A truism: nobody poops in Star Wars. Nobody poops, nobody pees. But when two minds are linked by an outside force, traversing the galactic distances to unite, of course the timing is never going to be absolutely perfect. Here we have Kylo at the most vulnerable we will see him, and Rey’s intrusion into the moment humanizes them both. Kylo has absolutely no f***ks to give. This is his super-weird torso, and he doesn’t care that Rey is peeping on him. Look ye well upon the nipples of the grandson of Darth Vader, yon space-wench, and find yourself in awe of their spectacle.

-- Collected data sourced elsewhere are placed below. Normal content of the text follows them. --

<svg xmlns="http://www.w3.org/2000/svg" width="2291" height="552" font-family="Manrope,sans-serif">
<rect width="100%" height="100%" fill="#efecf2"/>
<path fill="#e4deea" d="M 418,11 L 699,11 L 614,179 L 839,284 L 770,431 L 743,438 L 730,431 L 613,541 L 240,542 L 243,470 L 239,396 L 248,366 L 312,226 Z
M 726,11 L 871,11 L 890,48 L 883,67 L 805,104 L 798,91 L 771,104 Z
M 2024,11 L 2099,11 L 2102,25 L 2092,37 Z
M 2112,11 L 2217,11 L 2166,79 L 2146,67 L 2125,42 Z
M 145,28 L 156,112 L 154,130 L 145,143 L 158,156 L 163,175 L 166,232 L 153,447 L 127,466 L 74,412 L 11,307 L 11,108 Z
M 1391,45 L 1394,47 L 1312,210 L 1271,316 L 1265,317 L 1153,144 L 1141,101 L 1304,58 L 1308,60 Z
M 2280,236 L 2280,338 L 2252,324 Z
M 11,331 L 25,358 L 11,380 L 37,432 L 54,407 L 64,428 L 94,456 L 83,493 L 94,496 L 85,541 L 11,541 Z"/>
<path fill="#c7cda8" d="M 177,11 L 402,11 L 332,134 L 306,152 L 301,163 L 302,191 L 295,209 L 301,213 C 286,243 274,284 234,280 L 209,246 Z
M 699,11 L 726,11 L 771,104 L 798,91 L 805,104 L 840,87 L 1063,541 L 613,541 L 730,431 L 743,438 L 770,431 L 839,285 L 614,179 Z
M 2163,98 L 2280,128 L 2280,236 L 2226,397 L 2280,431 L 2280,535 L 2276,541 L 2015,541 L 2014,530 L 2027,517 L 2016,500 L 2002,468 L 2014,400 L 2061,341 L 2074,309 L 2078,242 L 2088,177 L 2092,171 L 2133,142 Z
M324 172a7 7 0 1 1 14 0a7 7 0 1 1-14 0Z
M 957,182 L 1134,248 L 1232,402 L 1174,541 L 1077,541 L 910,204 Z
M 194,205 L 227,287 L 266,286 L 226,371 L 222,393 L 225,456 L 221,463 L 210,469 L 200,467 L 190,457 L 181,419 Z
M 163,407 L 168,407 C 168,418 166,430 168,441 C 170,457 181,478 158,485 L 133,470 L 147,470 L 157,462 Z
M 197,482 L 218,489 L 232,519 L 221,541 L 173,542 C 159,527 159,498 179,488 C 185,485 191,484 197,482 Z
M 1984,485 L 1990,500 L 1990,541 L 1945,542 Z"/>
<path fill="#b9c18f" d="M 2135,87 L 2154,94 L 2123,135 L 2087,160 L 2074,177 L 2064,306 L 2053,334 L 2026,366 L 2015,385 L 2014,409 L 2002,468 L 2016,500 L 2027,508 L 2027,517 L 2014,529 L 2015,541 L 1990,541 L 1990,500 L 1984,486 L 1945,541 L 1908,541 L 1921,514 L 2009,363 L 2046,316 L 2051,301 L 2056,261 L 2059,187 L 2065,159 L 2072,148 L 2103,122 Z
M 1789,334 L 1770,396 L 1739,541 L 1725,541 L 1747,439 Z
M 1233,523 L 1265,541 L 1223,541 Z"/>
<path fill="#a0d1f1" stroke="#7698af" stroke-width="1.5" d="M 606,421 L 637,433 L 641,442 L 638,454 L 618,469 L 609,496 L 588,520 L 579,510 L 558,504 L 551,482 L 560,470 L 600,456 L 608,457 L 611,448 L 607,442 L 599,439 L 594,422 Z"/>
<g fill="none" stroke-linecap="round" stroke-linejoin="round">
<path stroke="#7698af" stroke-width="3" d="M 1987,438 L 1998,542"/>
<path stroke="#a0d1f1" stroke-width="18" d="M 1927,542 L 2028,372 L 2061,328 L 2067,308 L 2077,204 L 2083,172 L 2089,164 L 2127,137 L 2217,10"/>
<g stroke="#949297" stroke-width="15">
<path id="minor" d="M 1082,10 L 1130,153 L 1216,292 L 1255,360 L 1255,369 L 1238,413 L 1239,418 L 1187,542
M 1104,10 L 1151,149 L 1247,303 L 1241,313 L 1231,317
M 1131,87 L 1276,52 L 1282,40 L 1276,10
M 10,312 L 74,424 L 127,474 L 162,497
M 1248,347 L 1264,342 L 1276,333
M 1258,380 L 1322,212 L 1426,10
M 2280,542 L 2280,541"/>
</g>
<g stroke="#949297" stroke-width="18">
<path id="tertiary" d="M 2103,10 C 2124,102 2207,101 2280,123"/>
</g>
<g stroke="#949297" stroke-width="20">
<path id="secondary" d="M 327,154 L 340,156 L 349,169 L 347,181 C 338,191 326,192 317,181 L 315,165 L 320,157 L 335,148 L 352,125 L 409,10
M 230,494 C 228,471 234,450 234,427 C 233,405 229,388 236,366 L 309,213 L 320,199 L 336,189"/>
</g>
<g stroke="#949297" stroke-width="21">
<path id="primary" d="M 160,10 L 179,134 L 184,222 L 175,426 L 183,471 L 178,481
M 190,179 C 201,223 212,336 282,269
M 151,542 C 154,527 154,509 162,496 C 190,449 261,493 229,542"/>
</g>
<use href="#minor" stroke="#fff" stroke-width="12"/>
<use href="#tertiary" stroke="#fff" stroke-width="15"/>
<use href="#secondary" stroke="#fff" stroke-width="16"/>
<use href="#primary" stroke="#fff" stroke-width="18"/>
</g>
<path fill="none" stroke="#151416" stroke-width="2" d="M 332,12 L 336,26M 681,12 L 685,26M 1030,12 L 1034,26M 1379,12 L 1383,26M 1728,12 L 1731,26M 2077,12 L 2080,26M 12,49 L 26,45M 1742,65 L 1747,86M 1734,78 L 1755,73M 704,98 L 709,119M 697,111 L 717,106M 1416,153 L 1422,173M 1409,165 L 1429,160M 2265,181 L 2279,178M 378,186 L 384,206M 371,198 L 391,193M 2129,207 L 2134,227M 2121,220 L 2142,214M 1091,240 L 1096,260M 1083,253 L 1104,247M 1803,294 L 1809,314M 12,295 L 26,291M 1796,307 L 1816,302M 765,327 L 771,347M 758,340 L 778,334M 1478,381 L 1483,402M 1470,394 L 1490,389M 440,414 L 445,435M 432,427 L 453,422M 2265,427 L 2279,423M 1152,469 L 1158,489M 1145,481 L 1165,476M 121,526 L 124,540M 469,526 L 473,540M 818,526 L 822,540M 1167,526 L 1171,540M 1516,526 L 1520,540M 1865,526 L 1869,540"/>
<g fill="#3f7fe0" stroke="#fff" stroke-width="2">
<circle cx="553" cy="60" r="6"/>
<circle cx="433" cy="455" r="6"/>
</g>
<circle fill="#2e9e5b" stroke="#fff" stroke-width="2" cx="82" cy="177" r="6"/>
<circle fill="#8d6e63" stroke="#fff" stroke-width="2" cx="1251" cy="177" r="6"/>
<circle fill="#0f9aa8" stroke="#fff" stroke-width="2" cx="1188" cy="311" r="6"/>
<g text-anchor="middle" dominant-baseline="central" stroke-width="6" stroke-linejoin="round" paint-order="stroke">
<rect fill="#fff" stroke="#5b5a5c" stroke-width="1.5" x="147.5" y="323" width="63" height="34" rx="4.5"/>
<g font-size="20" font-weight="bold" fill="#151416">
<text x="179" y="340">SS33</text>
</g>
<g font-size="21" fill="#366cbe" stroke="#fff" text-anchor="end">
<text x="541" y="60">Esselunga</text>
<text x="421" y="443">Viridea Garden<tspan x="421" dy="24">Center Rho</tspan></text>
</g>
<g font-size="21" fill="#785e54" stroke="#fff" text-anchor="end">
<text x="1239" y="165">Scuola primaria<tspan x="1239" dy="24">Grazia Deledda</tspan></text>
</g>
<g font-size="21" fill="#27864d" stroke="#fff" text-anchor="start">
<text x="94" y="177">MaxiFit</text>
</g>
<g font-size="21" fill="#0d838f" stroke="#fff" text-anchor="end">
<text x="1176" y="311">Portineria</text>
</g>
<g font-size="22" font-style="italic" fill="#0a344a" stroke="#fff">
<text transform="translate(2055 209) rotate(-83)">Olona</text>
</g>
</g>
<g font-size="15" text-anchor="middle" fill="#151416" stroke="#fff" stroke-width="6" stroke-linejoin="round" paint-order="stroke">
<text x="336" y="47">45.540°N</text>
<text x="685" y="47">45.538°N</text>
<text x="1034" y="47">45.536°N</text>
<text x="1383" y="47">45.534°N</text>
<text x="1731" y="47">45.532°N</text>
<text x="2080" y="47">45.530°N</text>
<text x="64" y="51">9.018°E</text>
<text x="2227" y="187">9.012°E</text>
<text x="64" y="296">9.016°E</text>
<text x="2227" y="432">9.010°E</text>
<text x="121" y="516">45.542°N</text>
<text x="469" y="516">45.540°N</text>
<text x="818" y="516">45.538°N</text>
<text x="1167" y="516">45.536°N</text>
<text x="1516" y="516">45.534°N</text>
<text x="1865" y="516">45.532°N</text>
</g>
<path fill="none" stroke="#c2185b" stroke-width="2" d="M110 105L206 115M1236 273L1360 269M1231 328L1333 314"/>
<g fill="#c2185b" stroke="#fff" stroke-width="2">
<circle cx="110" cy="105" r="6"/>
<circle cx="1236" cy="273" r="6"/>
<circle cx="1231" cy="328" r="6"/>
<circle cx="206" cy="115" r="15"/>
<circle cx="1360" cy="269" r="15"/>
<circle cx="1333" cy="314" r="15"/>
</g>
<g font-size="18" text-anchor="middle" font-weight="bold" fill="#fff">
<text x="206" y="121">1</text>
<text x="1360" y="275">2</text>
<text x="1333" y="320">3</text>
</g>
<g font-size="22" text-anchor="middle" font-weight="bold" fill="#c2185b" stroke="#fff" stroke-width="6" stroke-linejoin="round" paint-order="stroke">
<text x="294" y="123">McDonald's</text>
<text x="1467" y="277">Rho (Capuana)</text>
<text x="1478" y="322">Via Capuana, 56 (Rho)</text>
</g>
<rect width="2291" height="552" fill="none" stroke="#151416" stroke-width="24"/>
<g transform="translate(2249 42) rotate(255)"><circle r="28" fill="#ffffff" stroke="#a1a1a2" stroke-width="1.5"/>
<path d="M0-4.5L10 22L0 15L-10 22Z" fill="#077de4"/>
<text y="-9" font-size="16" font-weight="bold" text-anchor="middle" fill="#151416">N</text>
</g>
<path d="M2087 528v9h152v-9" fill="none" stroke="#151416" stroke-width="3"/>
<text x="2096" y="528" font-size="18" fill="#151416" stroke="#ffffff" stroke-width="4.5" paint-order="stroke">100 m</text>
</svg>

Rey, to her credit, is mortified, beseeching him to cover up his trash-can shaped physique. It’s one thing to slash a man’s face with your lightsaber, but it’s another to see his perfectly square torso on full display, belly button obscured by the highest-waisted pants this side of a PTA meeting. If this was tinder, would Rey be force-swiping left or right?
Hospital gown Leia
Princess General Mistress Leia Organa Calgon Lemarchand Arrivederci Solo does not take shit from anyone. This has been well-established in Star Wars continuity, constantly and consistently putting anyone and everyone in their place with syllables so clipped they were found on the floor of a Supercuts. Everyone from Vader to Tarkin to Luke and Han Solo have felt the sting of her acidic tongue. And if you’re a hotshot flyboy who is jeopardizing everything because of your egotistical need to be a hero, Leia will climb her way out of a sick bed and trundle her way towards you to shove a blaster down your throat. Hospital gown Leia is a snapshot of just how much of a badass she is. Weak, damaged, hypothermic, even after being good and done been blowed up, she can still put you in your place, and will not hesitate to Leia hand across your cheek if you’re acting the fool.